** Opening DATA FOR THIS TASK block **

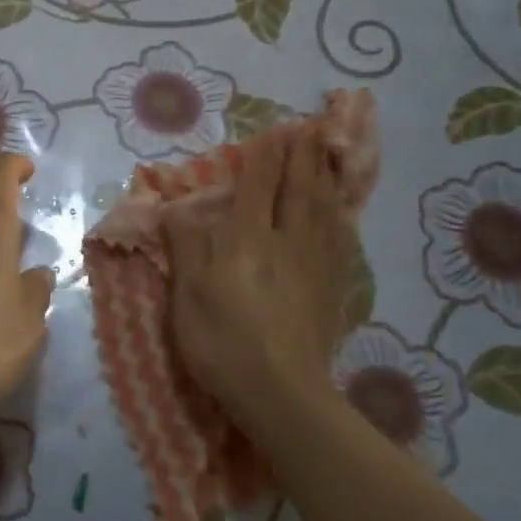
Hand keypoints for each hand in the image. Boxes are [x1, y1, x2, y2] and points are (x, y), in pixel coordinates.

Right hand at [164, 131, 354, 425]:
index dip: (265, 156)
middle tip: (310, 128)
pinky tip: (342, 210)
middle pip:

** Closing DATA FOR THIS TASK block **

→ **WORK INSTRUCTION**
Would you show every line in the data above that contains the string "hand"?

→ **OUTPUT FOR THIS EXERCISE**
Hand keypoints for each hand in the image. Boxes are [x1, y1, x2, y2] and points are (x, y), in pixel coordinates.
Right hand at [164, 131, 354, 425]:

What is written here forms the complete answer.